En effet, ce bulletin de salaire ne comporte au titre des rémunérations servies, que l'indemnité compensatrice de préavis et l'indemnité compensatrice de congés payés sur préavis, résultant de l'arrêt de la cour d'appel de Toulouse, pour la valeur brute totale de 4448,26 €, rappelée dans le courrier, ainsi que le détail des cotisations appliquées à cette valeur brute, faisant apparaître la valeur nette à payer à la salariée, correspondant à la somme de 3762,58 €, telle qu'indiquée également par le courrier précité.
Le courrier du 29 avril 2010, relatif au détail de la somme de 92'238,61 € payée par chèque, indique expressément de la part de son auteur : « j'y joins le bulletin de paye correspondant à l'indemnité compensatrice de préavis et à l'indemnité compensatrice de congés payés à payés sur préavis ».
Il n'a jamais été soutenu, avant la présente procédure, que la pièce jointe aurait manqué, si bien que les allégations de l'appelante à ce titre, contraires aux termes du courrier, et à la présomption de bonne foi, faute d'être corroborées par un quelconque élément objectif, ne sont pas retenues par la cour comme fondées.
Il s'en déduit que le courrier et le bulletin de paye adressés par l'employeur, à la salariée, dès le 29 avril 2010, établissaient de façon explicite, les postes pour lesquels l'employeur s'était acquitté ou entendait s'acquitter des cotisations sociales, et établissaient également, que l'employeur ne s'en était pas acquitté, ou n'entendait pas s'en acquitter, s'agissant du poste destiné à réparer la violation du statut protecteur.
C'est donc à compter du 29 avril 2010, que la salariée a connu ou aurait dû connaître, le manquement de l'employeur, fondant son action en responsabilité.

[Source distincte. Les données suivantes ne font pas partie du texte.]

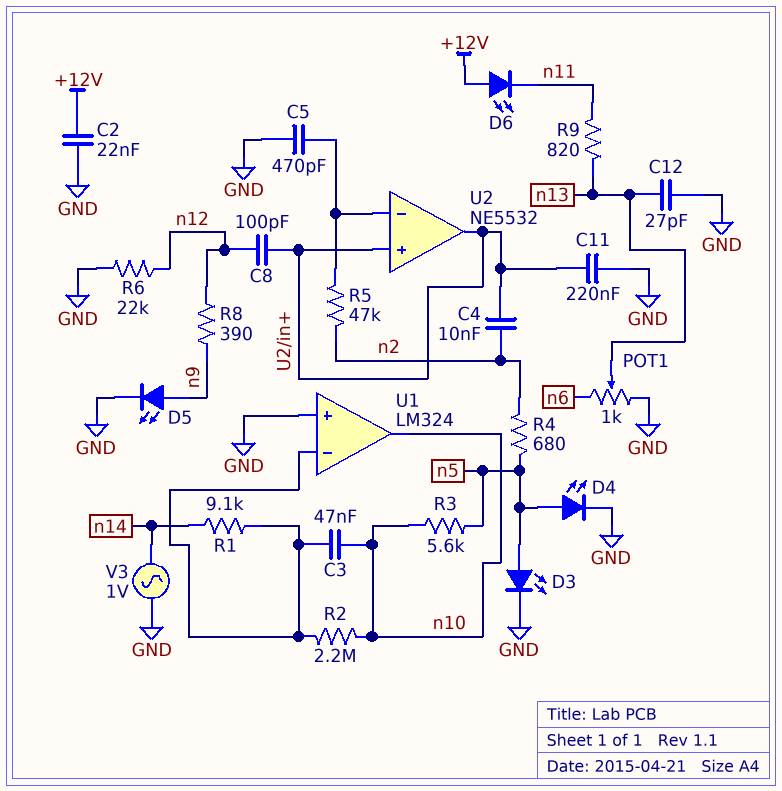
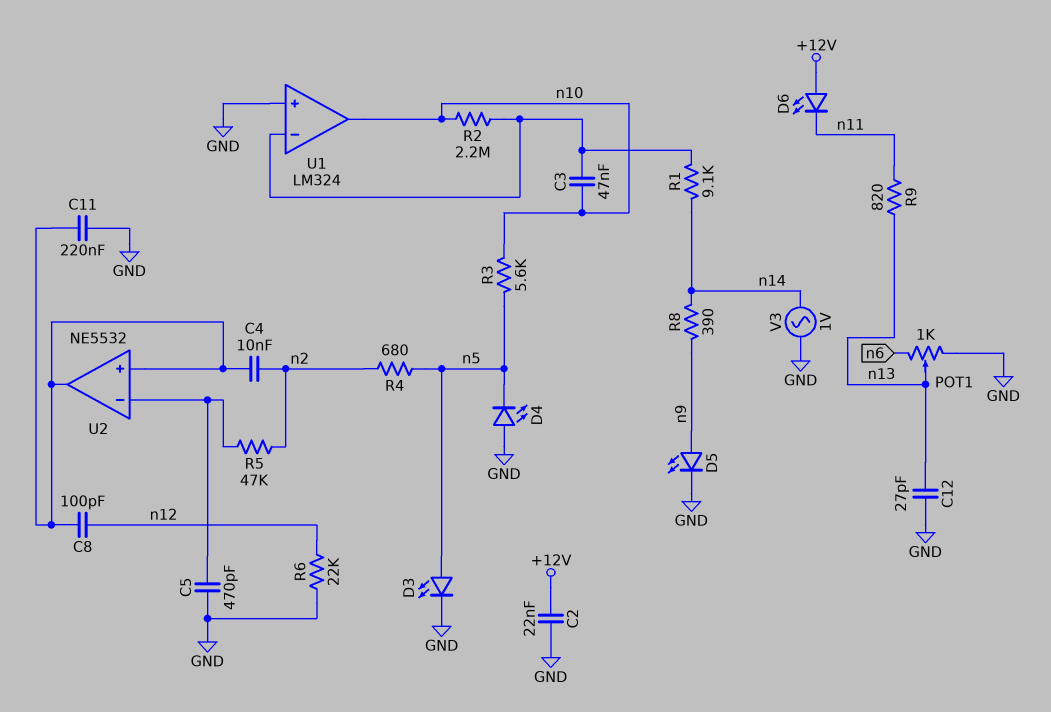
D4: LED (A n5, K GND) -> LED (A GND, K n5)
R8: 390 (n9, n12) -> 390 (n9, n14)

En introduisant son action le 24 octobre 2017, elle a agi en dehors du délai de prescription de cinq ans, si bien que son action est prescrite, et est donc irrecevable, en application des dispositions de l'article 122 du code de procédure civile.
Le premier juge sera confirmé.
Sur le surplus des demandes
L'équité commande d'allouer à l'employeur intimé, la somme de 1000 € sur le fondement de l'article 700 du code de procédure civile, et de rejeter le surplus des demandes à ce titre.
L'appelante, qui succombe, supportera les dépens.
PAR CES MOTIFS :
La cour, après en avoir délibéré, statuant, publiquement, par arrêt contradictoire et en dernier ressort,
Confirme le jugement du conseil des prud'hommes de Pau en date du 11 mars 2019,
Y ajoutant,
Vu l'article 700 du code de procédure civile,
Condamne Mme [D] [K], à payer à la SA SEPA, la somme de 1000 €, et rejette le surplus des demandes à ce titre,
Condamne Mme [D] [K] aux entiers dépens.
Arrêt signé par Madame DEL ARCO SALCEDO, Présidente, et par Madame LAUBIE, greffière, à laquelle la minute de la décision a été remise par le magistrat signataire.